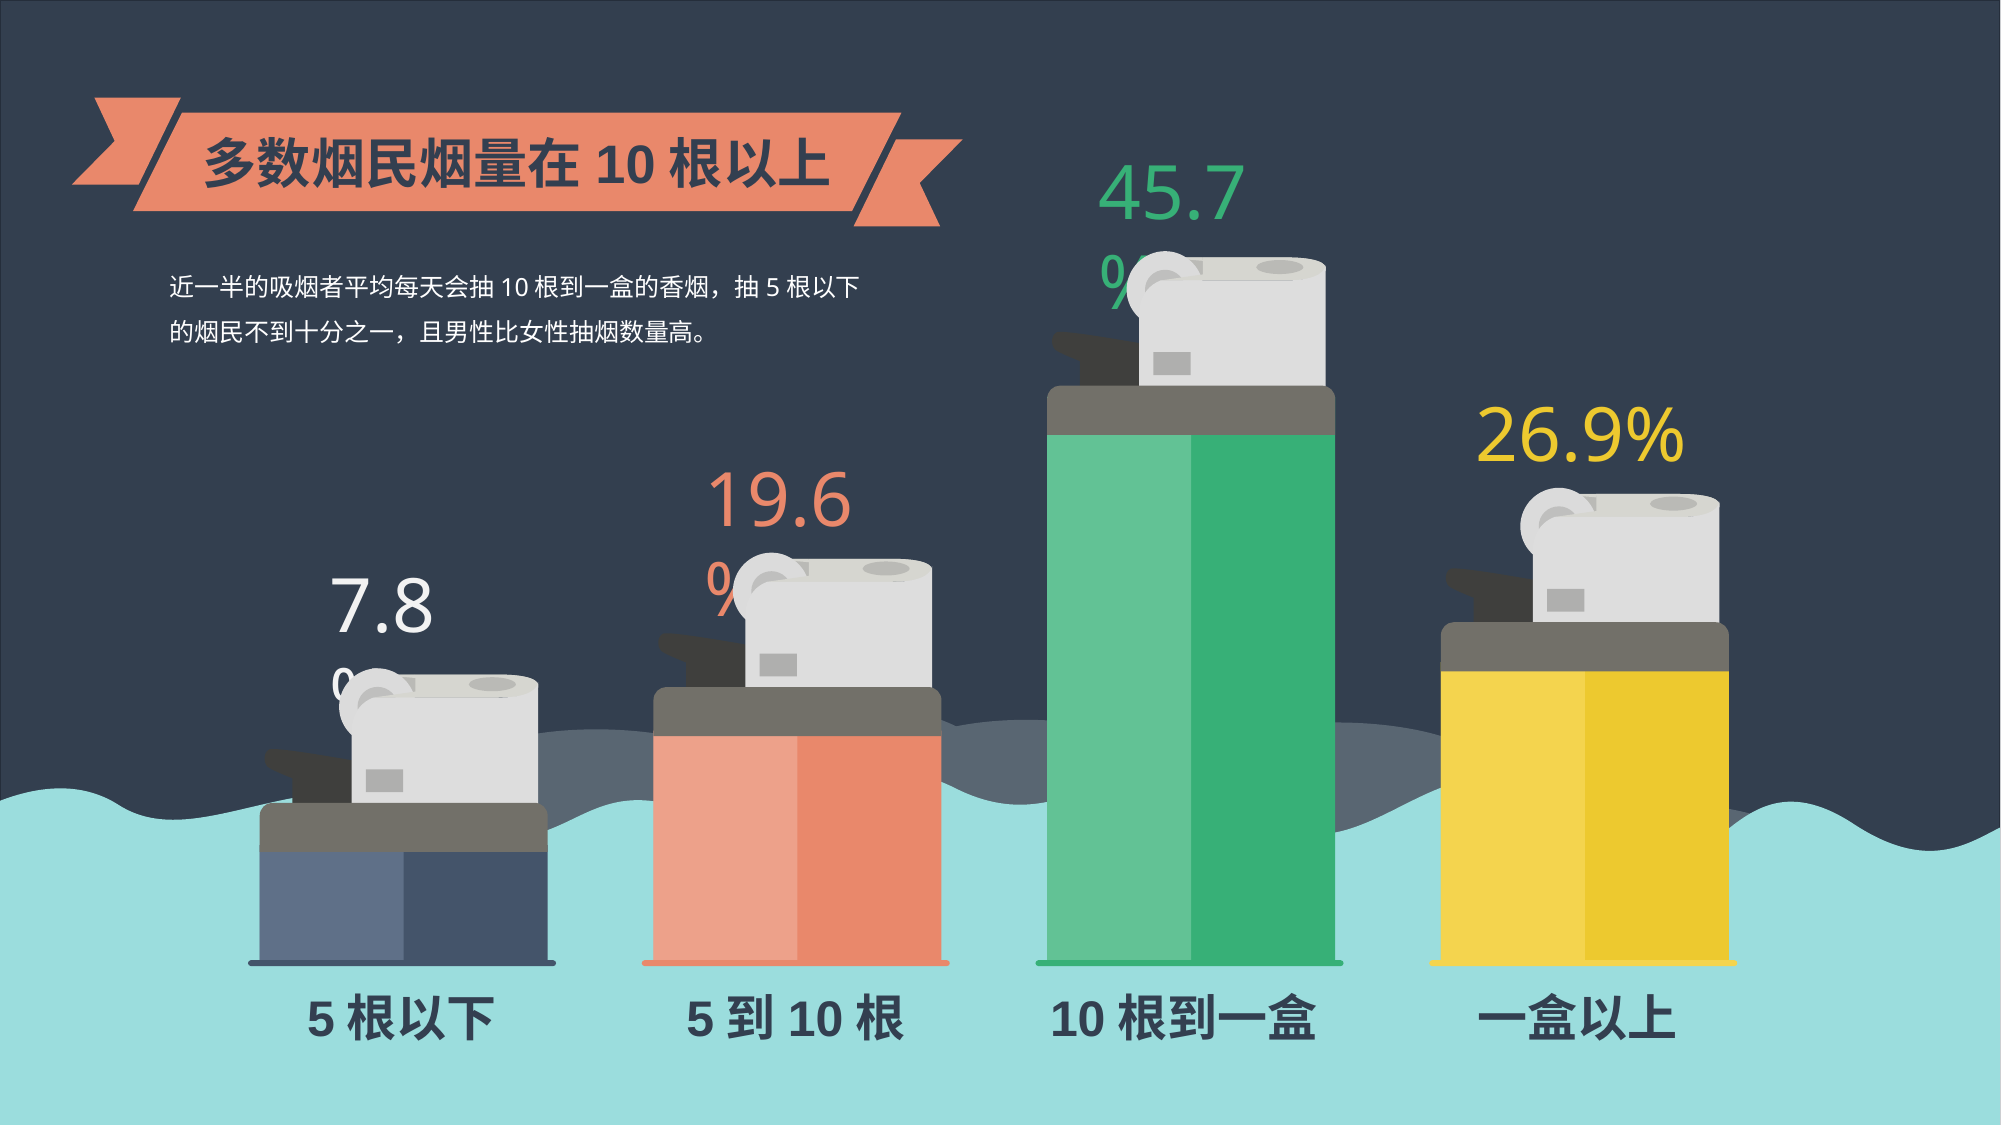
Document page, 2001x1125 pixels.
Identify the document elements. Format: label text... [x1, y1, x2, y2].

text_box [1429, 379, 1738, 1055]
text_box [0, 687, 2000, 1125]
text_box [1035, 136, 1344, 1055]
text_box 近一半的吸烟者平均每天会抽10根到一盒的香烟，抽5根以下的烟民不到十分之一，且男性比女性抽烟数量高。 [154, 249, 884, 354]
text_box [641, 443, 950, 1055]
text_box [247, 550, 557, 1055]
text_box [71, 97, 963, 227]
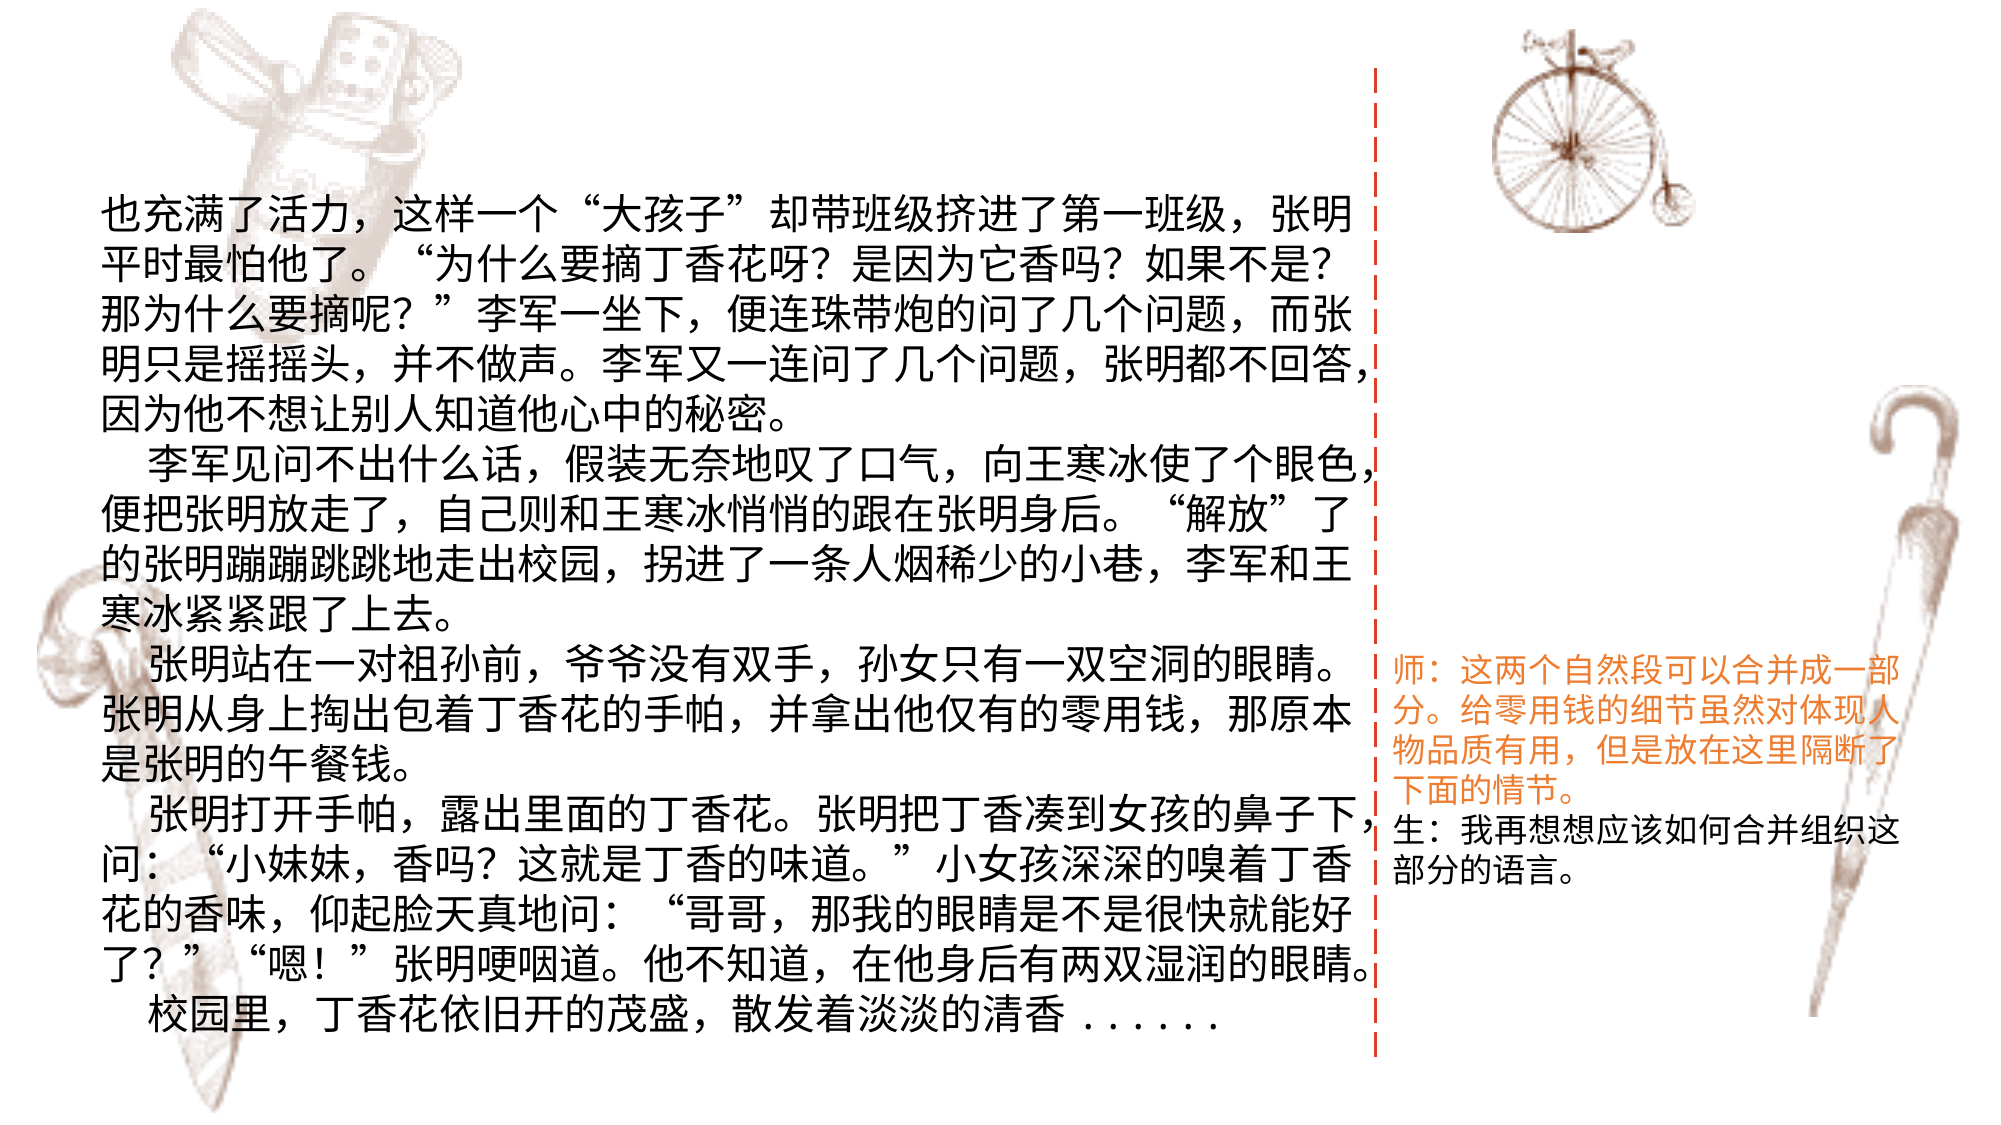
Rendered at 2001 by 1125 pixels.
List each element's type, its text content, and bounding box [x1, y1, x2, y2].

text_box 师：这两个自然段可以合并成一部分。给零用钱的细节虽然对体现人物品质有用，但是放在这里隔断了下面的情节。 生：我再想想应该如何合并组织这部分的语言。 [1378, 641, 1916, 896]
picture [37, 563, 247, 1117]
text_box 也充满了活力，这样一个“大孩子”却带班级挤进了第一班级，张明平时最怕他了。“为什么要摘丁香花呀？是因为它香吗？如果不是？那为什么要摘呢？”李军一坐下，便连珠带炮的问了几个问题，而张明只是摇摇头，并不做声。李军又一连问了几个问题，张明都不回答，因为他不想让别人知道他心中的秘密。 李军见问不出什么话，假装无奈地叹了口气，向王寒冰使了个眼色，便把张明放走了，自己则和王寒冰悄悄的跟在张明身后。“解放”了的张明蹦蹦跳跳地走出校园，拐进了一条人烟稀少的小巷，李军和王寒冰紧紧跟了上去。 张明站在一对祖孙前，爷爷没有双手，孙女只有一双空洞的眼睛。张明从身上掏出包着丁香花的手帕，并拿出他仅有的零用钱，那原本是张明的午餐钱。 张明打开手帕，露出里面的丁香花。张明把丁香凑到女孩的鼻子下，问：“小妹妹，香吗？这就是丁香的味道。”小女孩深深的嗅着丁香花的香味，仰起脸天真地问：“哥哥，那我的眼睛是不是很快就能好了？”“嗯！”张明哽咽道。他不知道，在他身后有两双湿润的眼睛。 校园里，丁香花依旧开的茂盛，散发着淡淡的清香...... [85, 180, 1375, 1046]
picture [1808, 385, 1963, 1017]
picture [1492, 29, 1696, 233]
picture [171, 8, 462, 180]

Exercise objective
Every line of the data above is to be set down word for word, with the pictures left out.

Response to the exercise
Document page, 2001x1125 pixels.
Identify the document elements. Format: label text... [x1, y1, x2, y2].

text_box [1429, 379, 1738, 1055]
text_box [0, 687, 2000, 1125]
text_box [1035, 136, 1344, 1055]
text_box 近一半的吸烟者平均每天会抽10根到一盒的香烟，抽5根以下的烟民不到十分之一，且男性比女性抽烟数量高。 [154, 249, 884, 354]
text_box [641, 443, 950, 1055]
text_box [247, 550, 557, 1055]
text_box [71, 97, 963, 227]
Rendered at 2001 by 1125 pixels.
List each element's type, its text content, and bounding box [x1, y1, x2, y2].

text_box 师：这两个自然段可以合并成一部分。给零用钱的细节虽然对体现人物品质有用，但是放在这里隔断了下面的情节。 生：我再想想应该如何合并组织这部分的语言。 [1378, 641, 1916, 896]
picture [37, 563, 247, 1117]
text_box 也充满了活力，这样一个“大孩子”却带班级挤进了第一班级，张明平时最怕他了。“为什么要摘丁香花呀？是因为它香吗？如果不是？那为什么要摘呢？”李军一坐下，便连珠带炮的问了几个问题，而张明只是摇摇头，并不做声。李军又一连问了几个问题，张明都不回答，因为他不想让别人知道他心中的秘密。 李军见问不出什么话，假装无奈地叹了口气，向王寒冰使了个眼色，便把张明放走了，自己则和王寒冰悄悄的跟在张明身后。“解放”了的张明蹦蹦跳跳地走出校园，拐进了一条人烟稀少的小巷，李军和王寒冰紧紧跟了上去。 张明站在一对祖孙前，爷爷没有双手，孙女只有一双空洞的眼睛。张明从身上掏出包着丁香花的手帕，并拿出他仅有的零用钱，那原本是张明的午餐钱。 张明打开手帕，露出里面的丁香花。张明把丁香凑到女孩的鼻子下，问：“小妹妹，香吗？这就是丁香的味道。”小女孩深深的嗅着丁香花的香味，仰起脸天真地问：“哥哥，那我的眼睛是不是很快就能好了？”“嗯！”张明哽咽道。他不知道，在他身后有两双湿润的眼睛。 校园里，丁香花依旧开的茂盛，散发着淡淡的清香...... [85, 180, 1375, 1046]
picture [1808, 385, 1963, 1017]
picture [1492, 29, 1696, 233]
picture [171, 8, 462, 180]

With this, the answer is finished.